The European Commission's former chief accountant Marta Andreasen renewed accusations today against the commission for failing to comply with basic accounting standards and using an insecure computer system open to fraud.
Andreasen was removed from her post in May, just four months into the job, after criticising accounting and financial reforms undertaken by the commission since 1999.
The commission, meanwhile, said that disciplinary procedures were underway against its former chief accountant and that she faced charges of breaching rules governing the conduct of employees.
Andreasen said there was a "dangerous failing at the heart of the (EU's) system" because of a "complete lack of compliance with basic and minimum accounting standards".
"The computer system on which financial transactions are processed is incoherent, insecure," she told BBC radio. "People can access this system" without being detected," she added.
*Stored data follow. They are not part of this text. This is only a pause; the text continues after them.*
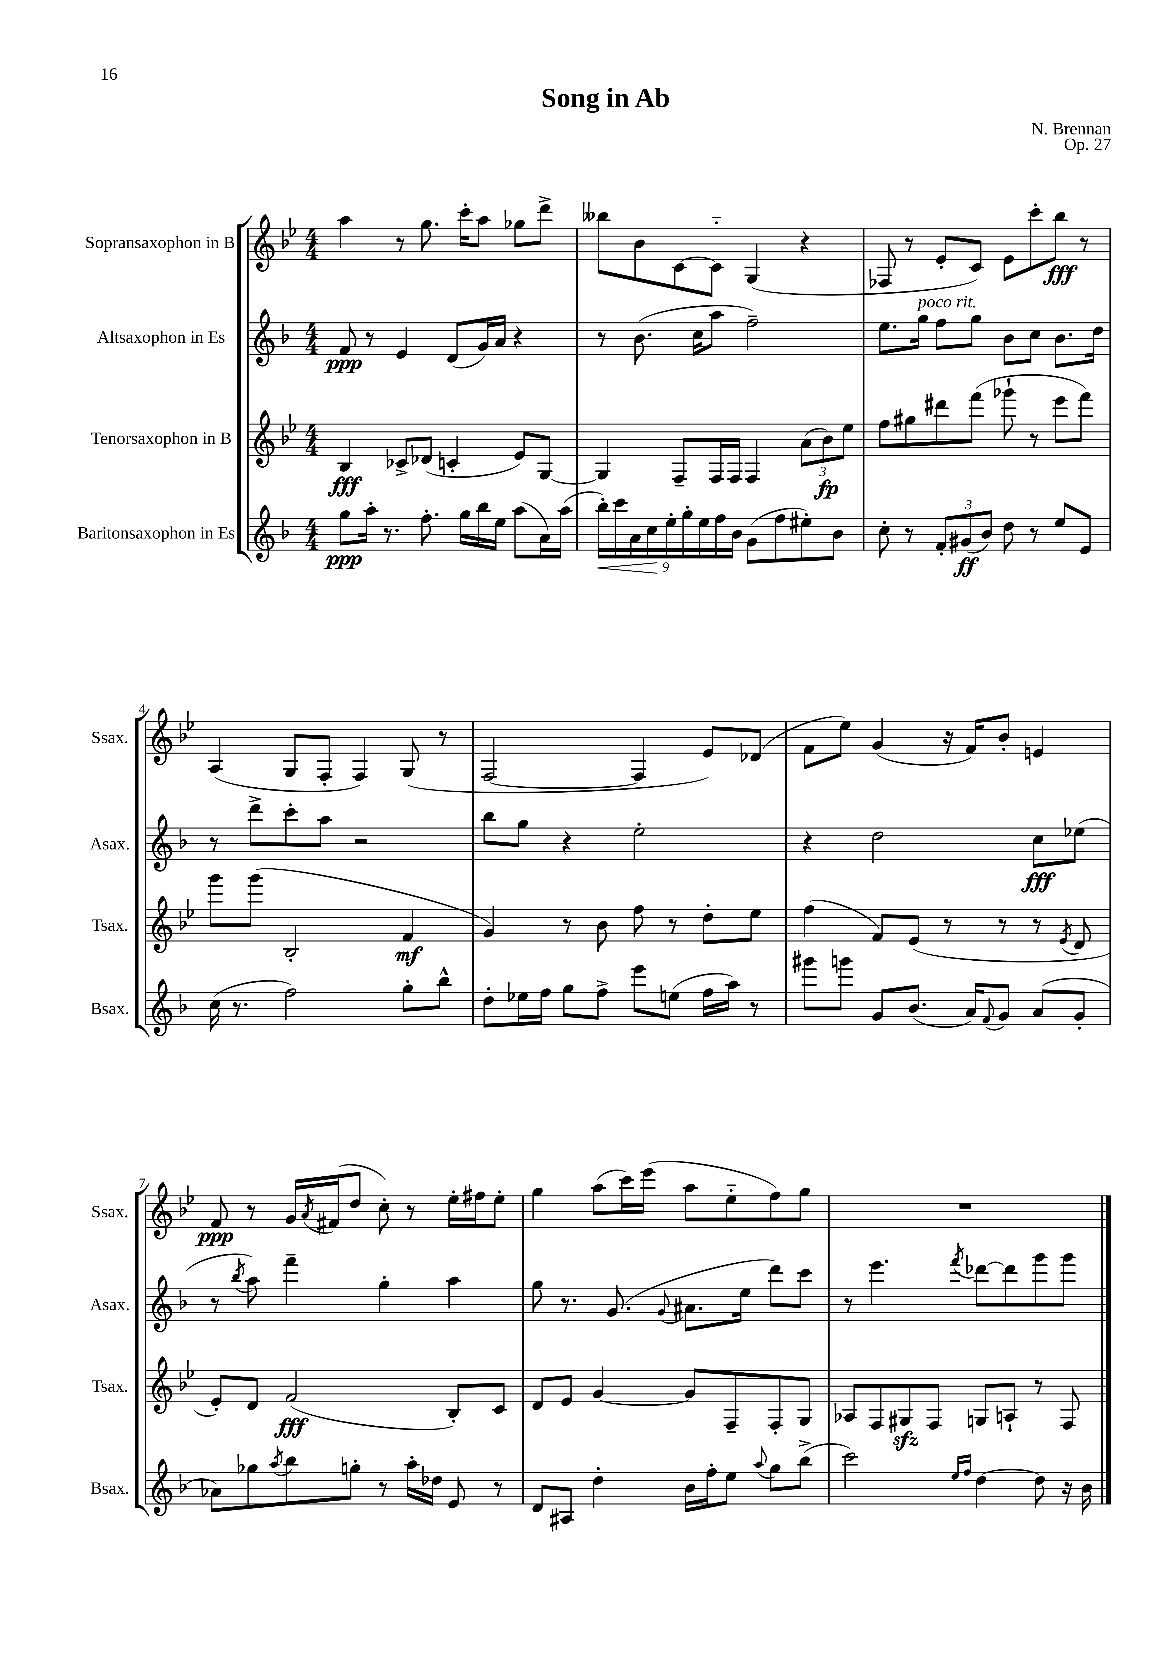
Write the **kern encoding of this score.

**kern	**dynam	**kern	**dynam	**kern	**dynam	**kern	**dynam
*part4	*part4	*part3	*part3	*part2	*part2	*part1	*part1
*staff4	*staff4	*staff3	*staff3	*staff2	*staff2	*staff1	*staff1
*I"Baritonsaxophon in Es	*	*I"Tenorsaxophon in B	*	*I"Altsaxophon in Es	*	*I"Sopransaxophon in B	*
*I'Bsax.	*	*I'Tsax.	*	*I'Asax.	*	*I'Ssax.	*
*clefG2	*	*clefG2	*	*clefG2	*	*clefG2	*
*k[b-]	*	*k[b-e-]	*	*k[b-]	*	*k[b-e-]	*
*M4/4	*	*M4/4	*	*M4/4	*	*M4/4	*
=1	=1	=1	=1	=1	=1	=1	=1
8gg\L	ppp	4B-/	fff	8f/	ppp	4aa\	.
16aa'\Jk	.	.	.	8r	.	.	.
8.r	.	.	.	.	.	.	.
.	.	8c-X^/L	.	4e/	.	8r	.
8.ff'\	.	(8d-X/J	.	.	.	8.gg\	.
.	.	4cn'/	.	(8d/L	.	.	.
16gg\LL	.	.	.	.	.	16ccc'\KL	.
16bb-\	.	.	.	16g/L)	.	8aa\J	.
16ee\JJ	.	.	.	16a/JJ	.	.	.
(8aa\L	.	8e-/L)	.	4r	.	8gg-X\L	.
16a\L)	.	[8G/J	.	.	.	8ddd^\J	.
(16aa\JJ	.	.	.	.	.	.	.
=2	=2	=2	=2	=2	=2	=2	=2
!	!LO:HP:b	!	!	!	!	!	!
18bb-'\LL)	<	4G/]	.	8r	.	8bb--X\L	.
18ccc\	.	.	.	.	.	.	.
18a\	.	.	.	.	.	.	.
.	.	.	.	(8.b-\	.	8b-\	.
18cc\	.	.	.	.	.	.	.
18ee'\	[	.	.	.	.	.	.
.	.	8F~/L	.	.	.	[8c\	.
18gg'\	.	.	.	.	.	.	.
.	.	.	.	16cc\KL	.	.	.
18ee\	.	.	.	.	.	.	.
.	.	16F/L	.	8aa\J	.	8c\J]	.
18ff\	.	.	.	.	.	.	.
.	.	16F/JJ	.	.	.	.	.
18b-\JJ	.	.	.	.	.	.	.
(8g\L	.	4F/	.	2ff~\)	.	(4G/	.
8ff\	.	.	.	.	.	.	.
8ee#X'\)	.	(12a\L	.	.	.	4r	.
.	.	12b-\)	fp	.	.	.	.
8b-\J	.	.	.	.	.	.	.
.	.	12ee-\J	.	.	.	.	.
=3	=3	=3	=3	=3	=3	=3	=3
8cc'\	.	8ff\L	.	8.ee\L	.	8F-X/	.
8r	.	8gg#X\	.	.	.	8r	.
!	!	!	!	!LO:TX:a:i:t=poco rit.	!	!	!
.	.	.	.	16gg\Jk	.	.	.
12f'/L	.	8ddd#X\	.	8ff\L	.	8e-'/L	.
(12g#X/	ff	.	.	.	.	.	.
.	.	(8fff\J	.	8gg\J	.	8c/J)	.
12b-/J)	.	.	.	.	.	.	.
8dd\	.	8ggg-X`\	.	8b-\L	.	8e-\L	.
8r	.	8r	.	8cc\J	.	8ccc'\	.
8ee/L	.	8eee-\L	.	8.b-\L	.	8bb-\J	fff
8e/J	.	8fff\J)	.	.	.	8r	.
.	.	.	.	16dd\Jk	.	.	.
!!LO:LB:g=z
=4	=4	=4	=4	=4	=4	=4	=4
(16cc\	.	8ggg\L	.	8r	.	(4A/	.
8.r	.	.	.	.	.	.	.
.	.	(8ggg\J	.	8ddd^\L	.	.	.
2ff\)	.	2B-'/	.	8ccc'\	.	8G/L	.
.	.	.	.	8aa\J	.	8F'/J	.
.	.	.	.	2r	.	4F/)	.
8gg'\L	.	4f/	mf	.	.	(8G/	.
8bb-^^\J	.	.	.	.	.	8r	.
=5	=5	=5	=5	=5	=5	=5	=5
8dd'\L	.	4g/)	.	8bb-\L	.	[2F/	.
16ee-X\L	.	.	.	8gg\J	.	.	.
16ff\JJ	.	.	.	.	.	.	.
8gg\L	.	8r	.	4r	.	.	.
8ff^\J	.	8b-\	.	.	.	.	.
8eee\L	.	8ff\	.	2ee'\	.	4F/]	.
(8een\J	.	8r	.	.	.	.	.
16ff\LL	.	8dd'\L	.	.	.	8e-/L)	.
16aa\JJ)	.	.	.	.	.	.	.
8r	.	8ee-\J	.	.	.	(8d-X/J	.
=6	=6	=6	=6	=6	=6	=6	=6
8ggg#X\L	.	(4ff\	.	4r	.	8f\L	.
8gggn\J	.	.	.	.	.	8ee-\J)	.
8g/L	.	8f/L)	.	2dd\	.	(4g/	.
(8.b-/J	.	(8e-/J	.	.	.	.	.
.	.	8r	.	.	.	16r	.
16a/KL)	.	.	.	.	.	16f/KL)	.
8qqf/	.	.	.	.	.	.	.
8g/J	.	8r	.	.	.	8b-'/J	.
(8a/L	.	8r	.	8cc\L	fff	4en/	.
.	.	8qe-/	.	.	.	.	.
8g'/J	.	8d/	.	(8ee-X\J	.	.	.
!!LO:LB:g=z
=7	=7	=7	=7	=7	=7	=7	=7
8a-X\L)	.	8e-'/L)	.	8r	.	8f/	ppp
.	.	.	.	8qbb-/	.	.	.
8gg-X\	.	8d/J	.	8aa\)	.	8r	.
8qaa/	.	.	.	.	.	.	.
8bb-\	.	(2f/	fff	4fff~\	.	16g/LL	.
.	.	.	.	.	.	8qa/	.
.	.	.	.	.	.	(16f#X/J	.
8ggn'\J	.	.	.	.	.	8dd/J	.
8r	.	.	.	4gg'\	.	8cc'\)	.
16aa'\LL	.	.	.	.	.	8r	.
16dd-X\JJ	.	.	.	.	.	.	.
8e/	.	8B-'/L)	.	4aa\	.	16ee-'\LL	.
.	.	.	.	.	.	16ff#X\J	.
8r	.	8c/J	.	.	.	8ee-'\J	.
=8	=8	=8	=8	=8	=8	=8	=8
8d/L	.	8d/L	.	8gg\	.	4gg\	.
8A#X/J	.	8e-/J	.	8.r	.	.	.
4dd'\	.	[4g/	.	.	.	(8aa\L	.
.	.	.	.	(8.g/	.	.	.
.	.	.	.	.	.	16ccc\L)	.
.	.	.	.	.	.	(16eee-\JJ	.
.	.	.	.	8qqg/	.	.	.
16b-\LL	.	8g/L]	.	8.a#X\L	.	8aa\L	.
16ff'\J	.	.	.	.	.	.	.
8ee\J	.	8F~/	.	.	.	8ee-\	.
.	.	.	.	16ee\Jk	.	.	.
8qqaa/	.	.	.	.	.	.	.
8gg\L	.	8F'/	.	8ddd\L)	.	8ff\)	.
(8bb-^\J	.	8G/J	.	8ccc\J	.	8gg\J	.
=9	=9	=9	=9	=9	=9	=9	=9
2ccc\)	.	8A-X/L	.	8r	.	1r	.
.	.	8F/	.	4.eee\	.	.	.
.	.	8G#Xzz/	.	.	.	.	.
.	.	8F/J	.	.	.	.	.
16qqee/LL	.	.	.	.	.	.	.
16qqff/JJ	.	.	.	8qfff/	.	.	.
[4dd\	.	8Gn/L	.	[8ddd-X\L	.	.	.
.	.	8An`/J	.	8ddd-\]	.	.	.
8dd\]	.	8r	.	8ggg\	.	.	.
16r	.	8F/	.	8ggg\J	.	.	.
16b-\	.	.	.	.	.	.	.
==	==	==	==	==	==	==	==
*-	*-	*-	*-	*-	*-	*-	*-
Speaking later at a press conference in the House of Commons, Andreasen said: "An institution that doesn't have an accounting system is open to a big size of fraud."
She declined to estimate how much of the European Union's £63 billion budget was at risk, but said: "Taxpayers' money is at stake. I have been able to prove the systems are vulnerable (but) quantifying it is very difficult.
"I can no longer remain silent on the issues involved," she added. "They are critical to every member state and taxpayers, and represent a sad indictment of the failure within the commission to address concerns.